I have a few things to say. The first being i may need to pre apologize for parts of this post as my father-in-law got my partner and I access to the club lounge of the airport which had serve yourself everything.
I’m not sure if the picture worked but it should be wine and cookies. Which was my Shabbat dinner. So tonight’s post is going to be a little bit about traveling with illnesses and probably a lot more about what happens when I drink.
Now I have a bone to pick with some of you my loyal readers. I see you. I know who you are ( not really because that wicked be creepy) but in the last week I have made 2 posts asking for advice (1) where I asked how to like other bloggers blogs and (2) the best way to respond to my moth r attending therapy with me next week. I received the usual follows and likes, which are always nice, but what I really wanted was actual advice. And that’s my bone.
The last week has been a pretty difficult week for me anxiety and depression wise. I can’t remember if I previously mentioned that I was in a car accident and insurance wrote of my scraps (the name of my 2006 corolla) but the amount allowed me to purchase Merv, my 2007 Honda Civic. Both similar cars but because I learned how to drive in Scraps, switching to Merv Isis a little difficult. (FYI, Merv is an old lady. Because that’s what she smells like)
Anyways while going through the process of finding Merv I found myself spending more time with other people. And learning their thoughts about me. For example, I quote my therapist too much. I also tend to talk for no purpose other than to talk. (I’m sure you my lovely readers have noticed. And have had no choice but to read because you all love me too much to stop).

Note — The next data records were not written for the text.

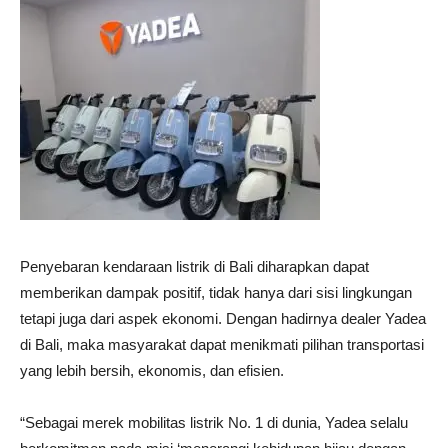
Penyebaran kendaraan listrik di Bali diharapkan dapat
memberikan dampak positif, tidak hanya dari sisi lingkungan
tetapi juga dari aspek ekonomi. Dengan hadirnya dealer Yadea
di Bali, maka masyarakat dapat menikmati pilihan transportasi
yang lebih bersih, ekonomis, dan efisien.
“Sebagai merek mobilitas listrik No. 1 di dunia, Yadea selalu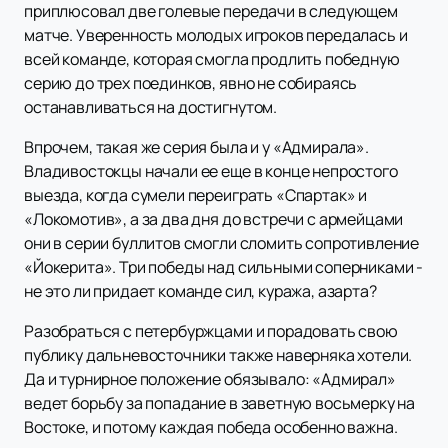
приплюсовал две голевые передачи в следующем
матче. Уверенность молодых игроков передалась и
всей команде, которая смогла продлить победную
серию до трех поединков, явно не собираясь
останавливаться на достигнутом.
Впрочем, такая же серия была и у «Адмирала».
Владивостокцы начали ее еще в конце непростого
выезда, когда сумели переиграть «Спартак» и
«Локомотив», а за два дня до встречи с армейцами
они в серии буллитов смогли сломить сопротивление
«Йокерита». Три победы над сильными соперниками -
не это ли придает команде сил, куража, азарта?
Разобраться с петербуржцами и порадовать свою
публику дальневосточники также наверняка хотели.
Да и турнирное положение обязывало: «Адмирал»
ведет борьбу за попадание в заветную восьмерку на
Востоке, и потому каждая победа особенно важна.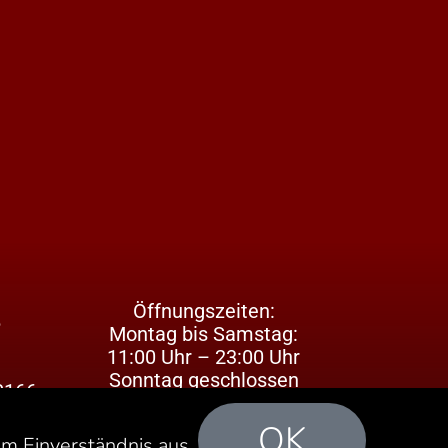
Öffnungszeiten:
6
Montag bis Samstag:
11:00 Uhr – 23:00 Uhr
Sonntag geschlossen
0166
OK
em Einverständnis aus.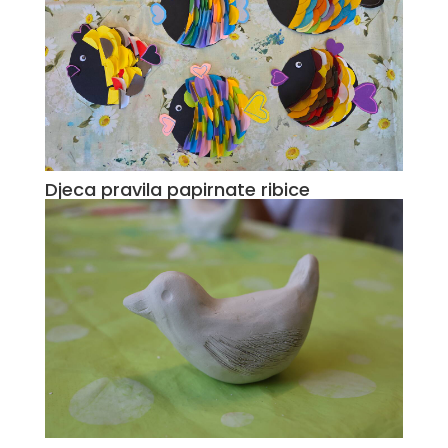
Djeca pravila papirnate ribice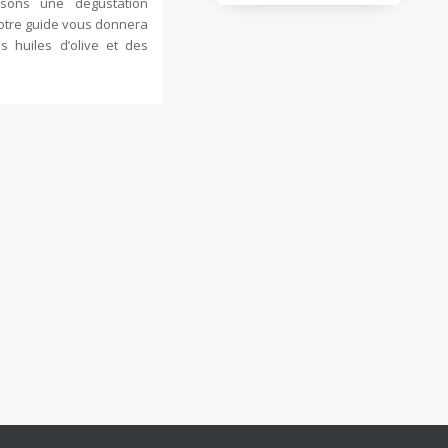
osons une dégustation
Votre guide vous donnera
os huiles d’olive et des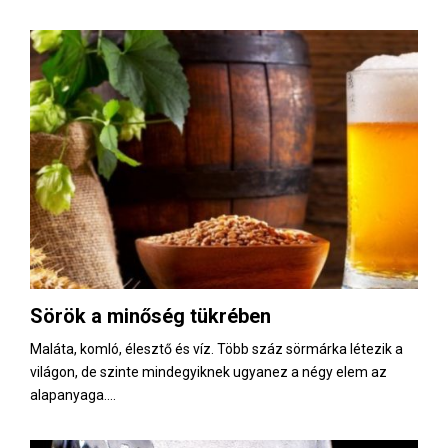
Sörök a minőség tükrében
Maláta, komló, élesztő és víz. Több száz sörmárka létezik a
világon, de szinte mindegyiknek ugyanez a négy elem az
alapanyaga....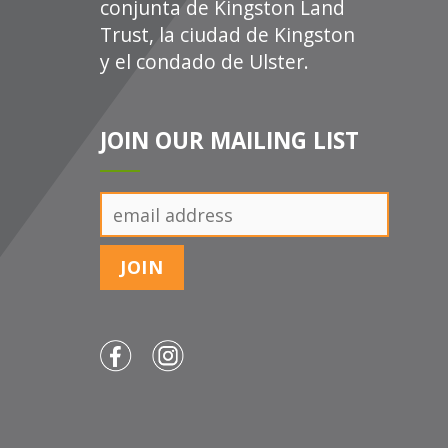
conjunta de Kingston Land
Trust, la ciudad de Kingston
y el condado de Ulster.
JOIN OUR MAILING LIST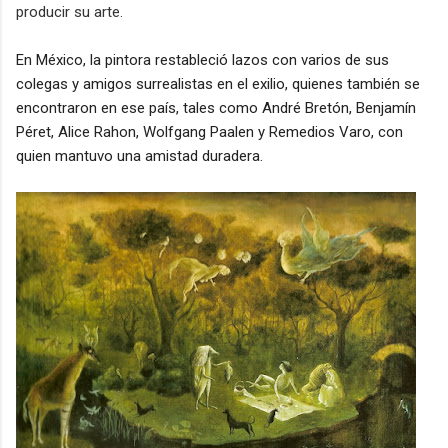
producir su arte.
En México, la pintora restableció lazos con varios de sus
colegas y amigos surrealistas en el exilio, quienes también se
encontraron en ese país, tales como
André Bretón, Benjamín
Péret, Alice Rahon, Wolfgang Paalen y Remedios Varo,
con
quien mantuvo una amistad duradera.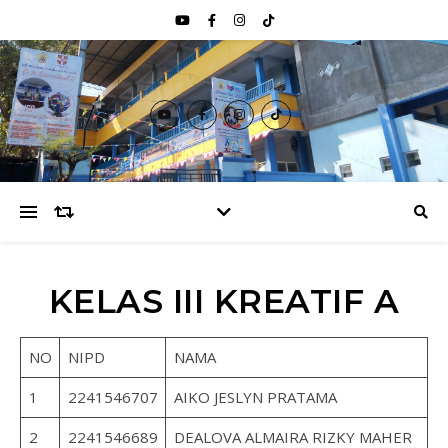
KELAS III KREATIF A
NO
NIPD
NAMA
1
2241546707
AIKO JESLYN PRATAMA
2
2241546689
DEALOVA ALMAIRA RIZKY MAHER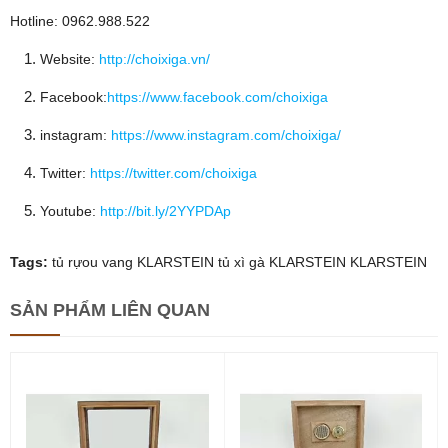
Hotline: 0962.988.522
Website:
http://choixiga.vn/
Facebook:
https://www.facebook.com/choixiga
instagram:
https://www.instagram.com/choixiga/
Twitter:
https://twitter.com/choixiga
Youtube:
http://bit.ly/2YYPDAp
Tags:
tủ rựou vang KLARSTEIN
tủ xì gà KLARSTEIN
KLARSTEIN
SẢN PHẨM
LIÊN QUAN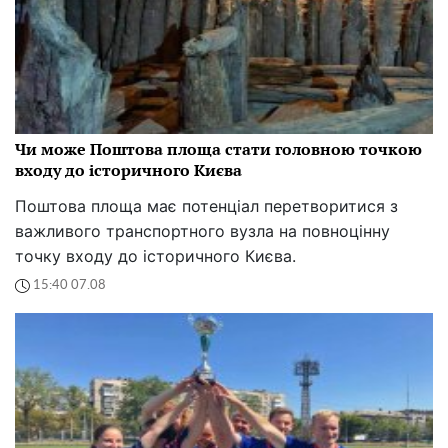
Чи може Поштова площа стати головною точкою
входу до історичного Києва
Поштова площа має потенціал перетворитися з
важливого транспортного вузла на повноцінну
точку входу до історичного Києва.
15:40 07.08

So all this news /”advice” happened just before going on a trip with my partner to Nashville to his cousins Bar Mitzvah. So now I’m sending days worrying about how to act around his family (whom I’ve known the last 11 years). To top that off his mother calls mom because she is worried about me and and would like to talk… because that’s not going to pit me into a tailspin of anxiety and self doubt.
So we reach D Day…. or Nashville day. I get up in the morning, take my pills and go about my routine and realize that half my toiletries can’t come because we are flying from Toronto and we can’t bring more than 100ml of liquid per container…. strike one to make me anxious about this trip. I Figure out that problem (travel lived toiletries) and then decide to get gas for Merv. Except the band has decided to randomly freeze all my accounts. I get that sorted out but… strike two and I’m now crazy anxious. Then we get to the airport to find that out 8:55pm has been delayed until 11pm….. but no problem because my awesome father in law got us into the club lounge where I decided to forgo my clonazapam for 2 glasses of wine. (Not the greatest idea) but it made a beautiful picture I sent to my family as a “good Shabbat” picture. about 30 min after this picture I had downed another glass of or two of wine only to find out that the club closes at 9 and from 9-11 we have to wait with the common folk (AKA with the hard chairs instead iffy the soft recliners). So here I sit waiting for my flight to be called. Trying my best to pretend to be sober wherein I have clearly passed that poking and panicking that out flight will be cancelled and we will miss the bar Mitzvah. So here are my airport errors
1. Do not drink all the free booze.
2. Do not eat all the free cookies
3 if you see someone selling water – buy it because I’ve been dying for water
4. Arrive early, but not super early
4. Bring your oils. My doTERRA peppermint and lavender and ginger have been the only thing to keep me from vomiting
5. When he choice is booze or pills-take your meds
Anyways maybe more later. Happy long weekend to those who have one.